Restaurar a partir de uma cópia antiga

Desde que tenho um iPhone que sei que, mais cedo ou mais tarde, a minha mulher vai exigir o divórcio. A culpa é de uma funcionalidade do aparelho.

(Não é, posso garantir, a aplicação que vai permitir enviar cheiros pelo telefone. É falso que haja um problema de odores cá em casa. É falso que a minha alcunha seja Feromonas Assassinas. É falso que a minha mulher use canários para saber se pode entrar no nosso quarto. Também não é por causa do meu vício no jogo 2048, uma espécie de Sudoku amancebado com Tetris, divertimento para TOC [Técnicos Oficiais de Contas] maníacos que têm de fazer com que os números batam certos, mas que acabam invariavelmente por perder o controlo, como um contabilista do BES.)

Refiro-me à funcionalidade que permite instalar, num telefone novo, tudo o que tínhamos no antigo. Hoje em dia, mudar de telefone já não é uma maçada. Podemos copiar tudo o que tínhamos no antigo e passar para o novo. Não perdemos contactos, mensagens, notas, aplicações, fotografias, nada.

Tenho a certeza de que a minha mulher só não me pôs a andar por causa do tempo que já gastou a treinar-me e do trabalho que teria a formar um substituto. Se calha disponibilizarem este serviço para maridos, estou tramado.

Durante anos, a minha mulher doutrinou-me numa série de questões domésticas e fez de mim um marido aceitável. Hoje em dia ela quase não precisa gritar para eu substituir o rolo de papel higiénico. Também aprendi a dobrar roupa antes de a meter na gaveta. Lembro-me da conversa como se fosse hoje:

— Achas que isto está bem dobrado?

— Não, uma vez que nem sequer está dobrado.

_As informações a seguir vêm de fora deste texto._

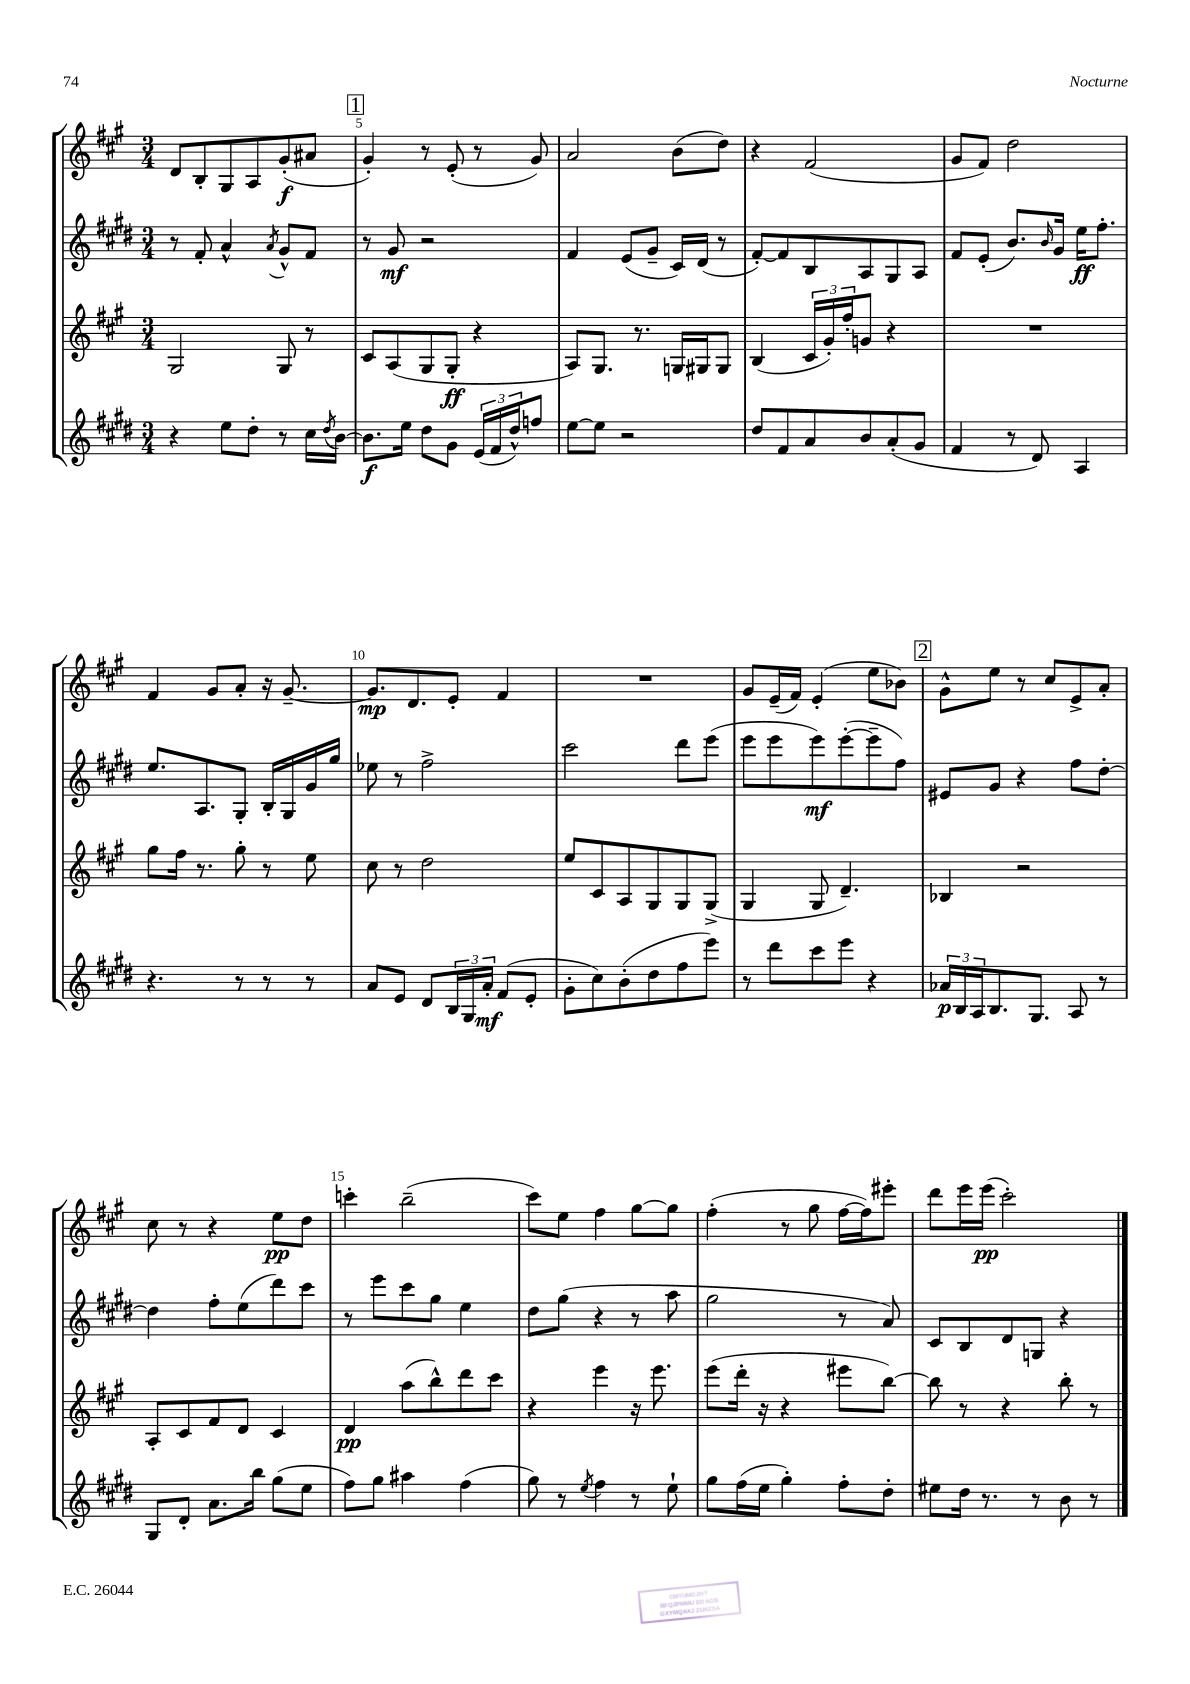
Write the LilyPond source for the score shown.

<<
\new StaffGroup <<
\new Staff = "s0" {
    \clef treble \key a \major \numericTimeSignature \time 3/4
    d'8 b8-. gis8 a8 gis'8-.\f( ais'8 |
    \mark \markup { \box "1" } gis'4-.) r8 e'8-.( r8 gis'8) |
    a'2 b'8( d''8) |
    r4 fis'2( |
    gis'8 fis'8) d''2 |
    fis'4 gis'8 a'8-. r16 gis'8.~-- |
    gis'8.\mp d'8. e'8-. fis'4 |
    R2. |
    gis'8 e'16--( fis'16) e'4-.( e''8 bes'8) |
    \mark \markup { \box "2" } gis'8-^ e''8 r8 cis''8 e'8-> a'8-. |
    cis''8 r8 r4 e''8\pp d''8 |
    c'''4-. b''2--( |
    cis'''8) e''8 fis''4 gis''8~ gis''8 |
    fis''4-.( r8 gis''8 fis''16~ fis''16) eis'''8-. |
    d'''8 e'''16 e'''16\pp( cis'''2-.) \bar "|." |
}
\new Staff = "s1" {
    \clef treble \key e \major \numericTimeSignature \time 3/4
    r8 fis'8-. a'4-^ \acciaccatura { a'8 } gis'8-^ fis'8 |
    \mark \markup { \box "1" } r8 gis'8\mf r2 |
    fis'4 e'8( gis'8-- cis'16) dis'16( r8 |
    fis'8~-.) fis'8 b8 a8 gis8 a8 |
    fis'8 e'8-.( b'8.) \grace { b'16 } gis'16 e''16\ff fis''8.-. |
    e''8. a8. gis8-. b16-. gis16 gis'16 gis''16 |
    ees''8 r8 fis''2-> |
    cis'''2 dis'''8 e'''8( |
    e'''8 e'''8 e'''8\mf) e'''8~-.( e'''8-- fis''8) |
    \mark \markup { \box "2" } eis'8 gis'8 r4 fis''8 dis''8~-. |
    dis''4 fis''8-. e''8( dis'''8) cis'''8 |
    r8 e'''8 cis'''8 gis''8 e''4 |
    dis''8 gis''8( r4 r8 a''8 |
    gis''2 r8 a'8) |
    cis'8 b8 dis'8 g8 r4 \bar "|." |
}
\new Staff = "s2" {
    \clef treble \key a \major \numericTimeSignature \time 3/4
    gis2 gis8 r8 |
    \mark \markup { \box "1" } cis'8 a8( gis8 gis8-.\ff r4 |
    a8) gis8. r8. g16 gis16 gis8 |
    b4( \tuplet 3/2 { cis'16 gis'16-.) fis''16-. } g'8 r4 |
    R2. |
    gis''8 fis''16 r8. gis''8-. r8 e''8 |
    cis''8 r8 d''2 |
    e''8 cis'8 a8 gis8 gis8 gis8->( |
    gis4 gis8 d'4.--) |
    \mark \markup { \box "2" } bes4 r2 |
    a8-. cis'8 fis'8 d'8 cis'4 |
    d'4\pp a''8( b''8-^) d'''8 cis'''8 |
    r4 e'''4 r16 e'''8. |
    e'''8( d'''16-. r16 r4 eis'''8 b''8~) |
    b''8 r8 r4 b''8-. r8 \bar "|." |
}
\new Staff = "s3" {
    \clef treble \key e \major \numericTimeSignature \time 3/4
    r4 e''8 dis''8-. r8 cis''16 \acciaccatura { dis''8 } b'16~ |
    \mark \markup { \box "1" } b'8.\f e''16 dis''8 gis'8 \tuplet 3/2 { e'16( fis'16 dis''16-^) } f''8 |
    e''8~ e''8 r2 |
    dis''8 fis'8 a'8 b'8 a'8-.( gis'8 |
    fis'4 r8 dis'8) a4 |
    r4. r8 r8 r8 |
    a'8 e'8 dis'8 \tuplet 3/2 { b16 gis16 a'16-.\mf } fis'8( e'8-. |
    gis'8-. cis''8) b'8-.( dis''8 fis''8 e'''8) |
    r8 dis'''8 cis'''8 e'''8 r4 |
    \mark \markup { \box "2" } \tuplet 3/2 { aes'16\p b16 a16 } b8. gis8. a8 r8 |
    gis8 dis'8-. a'8. b''16 gis''8( e''8 |
    fis''8) gis''8 ais''4 fis''4( |
    gis''8) r8 \acciaccatura { e''8 } fis''4 r8 e''8-! |
    gis''8 fis''16( e''16 gis''4-.) fis''8-. dis''8-. |
    eis''8 dis''16 r8. r8 b'8 r8 \bar "|." |
}
>>
>>
\layout { \context { \Score currentBarNumber = #4 \override BarNumber.break-visibility = ##(#f #t #t) barNumberVisibility = #(every-nth-bar-number-visible 5) } }
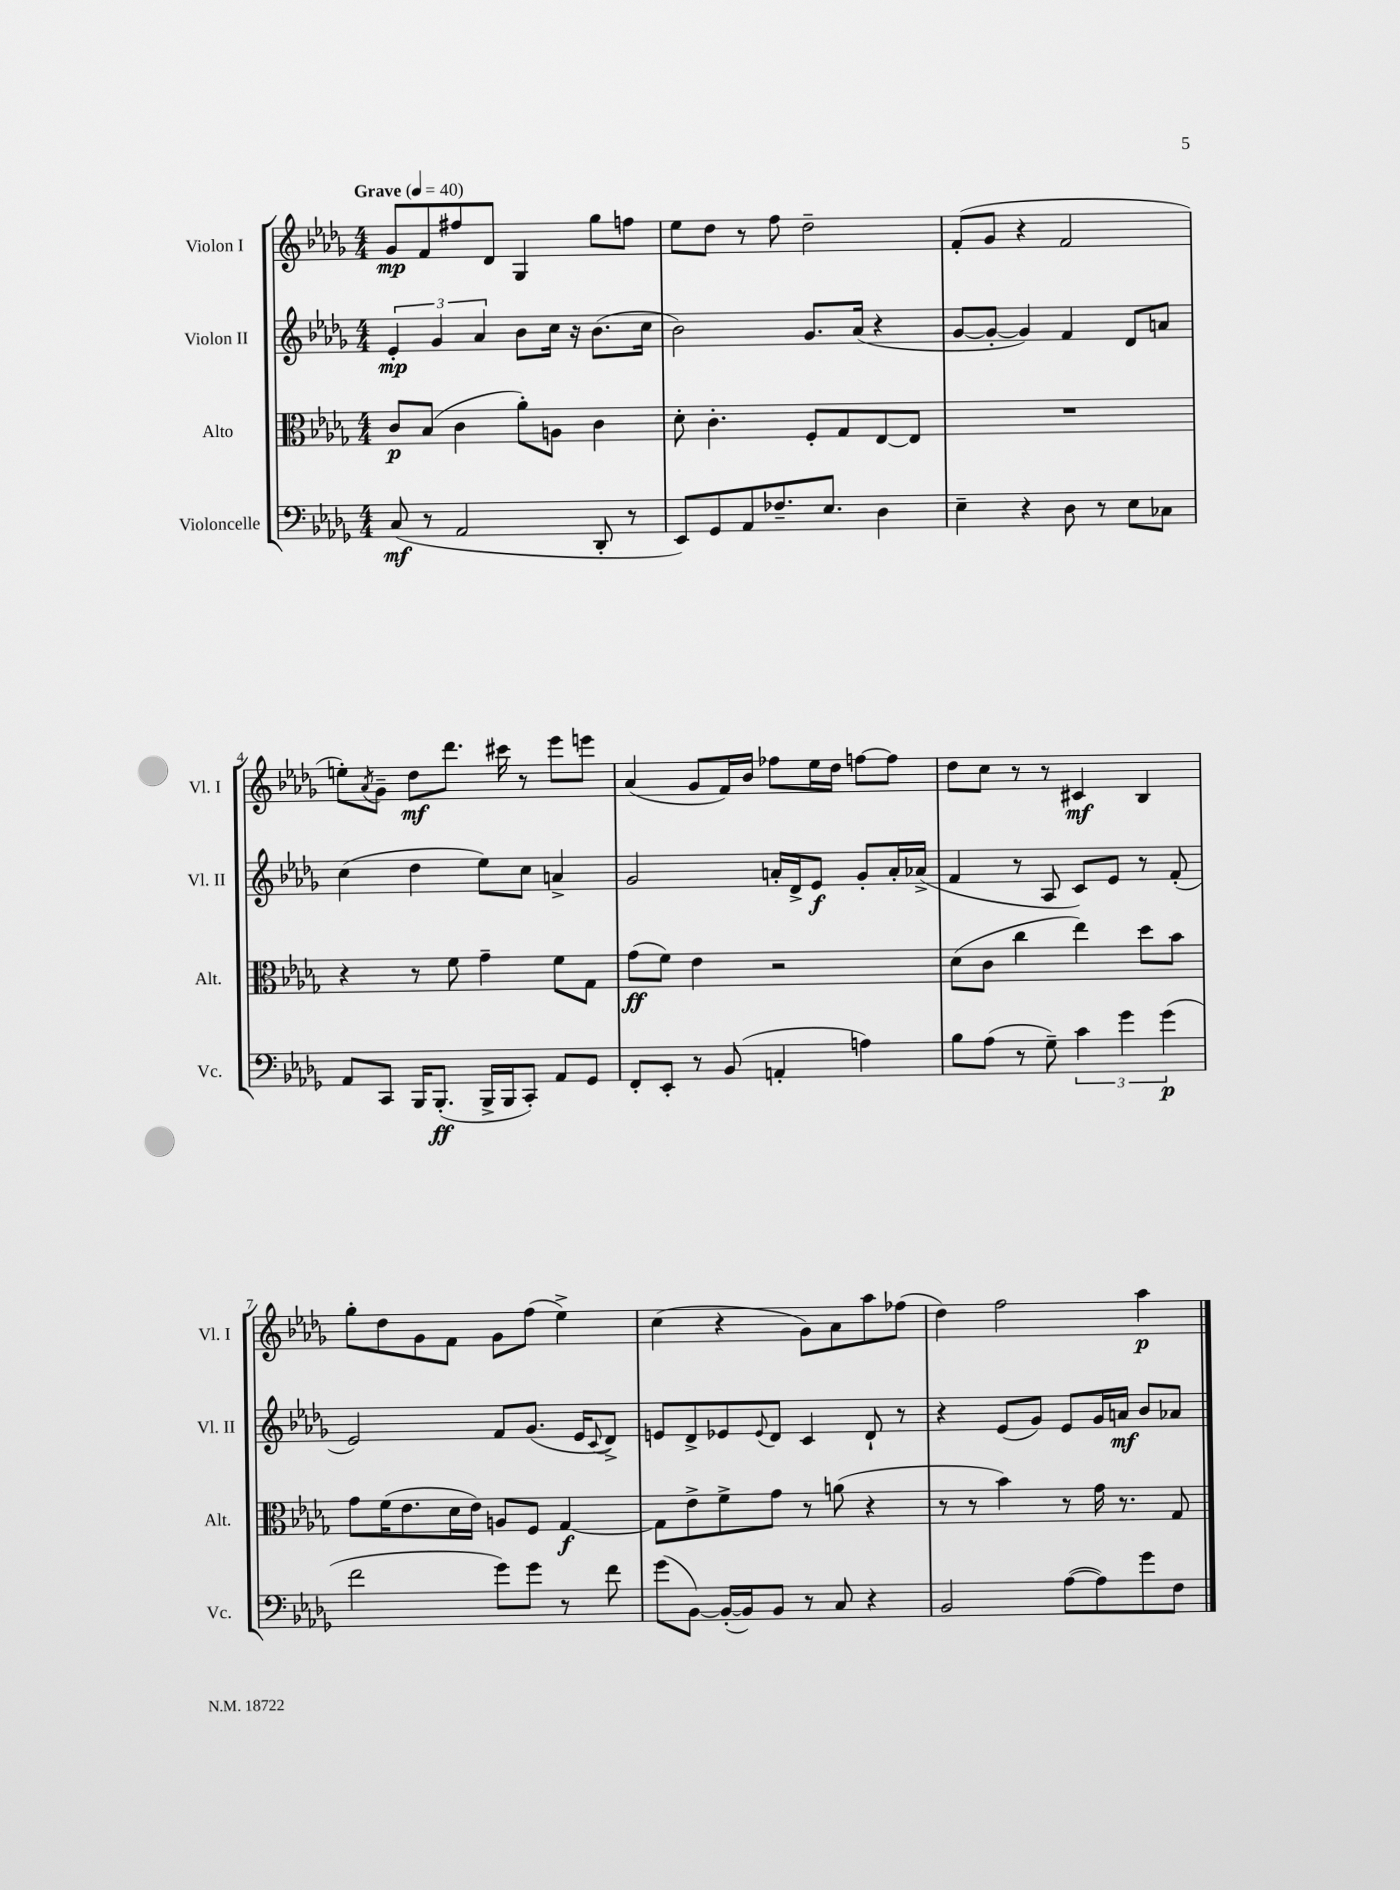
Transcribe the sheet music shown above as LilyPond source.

<<
\new StaffGroup <<
\new Staff = "s0" \with { instrumentName = "Violon I" shortInstrumentName = "Vl. I" } {
    \clef treble \key des \major \numericTimeSignature \time 4/4 \tempo "Grave" 4 = 40
    ges'8\mp f'8 fis''8 des'8 ges4 ges''8 f''8 |
    ees''8 des''8 r8 f''8 des''2-- |
    f'8-.( ges'8 r4 f'2 |
    e''8-.) \acciaccatura { aes'8 } ges'8-- des''8\mf des'''8. cis'''16 r8 ees'''8 e'''8 |
    aes'4( ges'8 f'16) bes'16 fes''8 ees''16 des''16 f''8~ f''8 |
    des''8 c''8 r8 r8 cis'4\mf bes4 |
    ges''8-. des''8 ges'8 f'8 ges'8 f''8( ees''4->) |
    c''4( r4 ges'8) aes'8 aes''8 fes''8( |
    des''4) f''2 aes''4\p \bar "|." |
}
\new Staff = "s1" \with { instrumentName = "Violon II" shortInstrumentName = "Vl. II" } {
    \clef treble \key des \major \numericTimeSignature \time 4/4
    \tuplet 3/2 { ees'4-.\mp ges'4 aes'4 } bes'8 c''16 r16 bes'8.( c''16 |
    bes'2) ges'8. aes'16( r4 |
    ges'8~ ges'8~-. ges'4) f'4 des'8 a'8 |
    c''4( des''4 ees''8) c''8 a'4-> |
    ges'2 a'16-. des'16-> ees'8\f ges'8-. a'16-. aes'16->( |
    f'4 r8 aes8 c'8) ees'8 r8 f'8-.( |
    ees'2) f'8 ges'8.( ees'16 \appoggiatura { c'8 } des'8->) |
    e'8 des'8-> ees'8 \appoggiatura { ees'8 } des'8 c'4 des'8-! r8 |
    r4 ees'8( ges'8) ees'8 ges'16 a'16\mf bes'8 aes'8 \bar "|." |
}
\new Staff = "s2" \with { instrumentName = "Alto" shortInstrumentName = "Alt." } {
    \clef alto \key des \major \numericTimeSignature \time 4/4
    c'8\p bes8( c'4 aes'8-.) a8 c'4 |
    des'8-. c'4.-. f8-. ges8 ees8~ ees8 |
    R1 |
    r4 r8 f'8 ges'4-- f'8 ges8 |
    ges'8\ff( f'8) ees'4 r2 |
    des'8( c'8 c''4 ees''4) des''8 bes'8 |
    ges'8 f'16( ees'8. des'16 ees'16) a8 f8 ges4~\f |
    ges8 ees'8-> f'8-> ges'8 r8 a'8( r4 |
    r8 r8 bes'4) r8 ges'16 r8. ges8 \bar "|." |
}
\new Staff = "s3" \with { instrumentName = "Violoncelle" shortInstrumentName = "Vc." } {
    \clef bass \key des \major \numericTimeSignature \time 4/4
    c8\mf( r8 aes,2 des,8-. r8 |
    ees,8) ges,8 aes,8 fes8.-- ees8. des4 |
    ees4-- r4 des8 r8 ees8 ces8 |
    aes,8 c,8 bes,,16 bes,,8.-.\ff( bes,,16-> bes,,16 c,8-.) aes,8 ges,8 |
    f,8-. ees,8-. r8 bes,8( a,4-. a4) |
    bes8 aes8( r8 ges8--) \tuplet 3/2 { c'4 ges'4 ges'4\p( } |
    f'2 ges'8) ges'8 r8 f'8 |
    ges'8( bes,8~) bes,16~-.( bes,16) bes,8 r8 c8 r4 |
    bes,2 aes8~( aes8) ges'8 f8 \bar "|." |
}
>>
>>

Está enfiado.

— És uma besta.

Sou, actualmente, dos melhores maridos do mundo a fingir-se atento a séries que as mulheres acompanham. Não percebo como é que não há um grupo de cientistas a estudar esta minha capacidade. “Simulação de interesse por banda de cônjuges em drama televisivo por episódios — Um estudo”. O truque é, em cada episódio, fazer uma pergunta específica sobre um protagonista, mas suficientemente genérica para se adaptar a qualquer outra personagem. Tipo: “Este não tinha morrido?” ou “Como é que ela volta sempre para este rapaz, que a trata tão mal?” Posso dizer que vi desta forma todas as temporadas de A Anatomia de Grey e nem sei qual dos polícias é o Grey.

Até agora tenho-me sentido seguro. Mas durante quanto tempo? Imagino a coisa a passar-se assim: a minha mulher olha para mim com o seu típico ar de desprezo, mas desta feita não me diz para tirar os pés de cima da mesinha, nem para parar de dar traques. Sai de casa e, passados cinco minutos, volta com um indivíduo. Mais jovem, mais bonito, mais alto. Liga-o a um cabo USB e, passado um bocado, o rapaz vem ter comigo e diz: “Tenho imensa pena, pá, mas tens de ir embora. Aqui entre nós, ia contigo beber uma cerveja, mas tenho medo da reacção dela. Acho que me pode bater.” Então saberei que, em dois minutos, ele absorveu via USB tudo aquilo que a minha mulher levou anos a ensinar-me.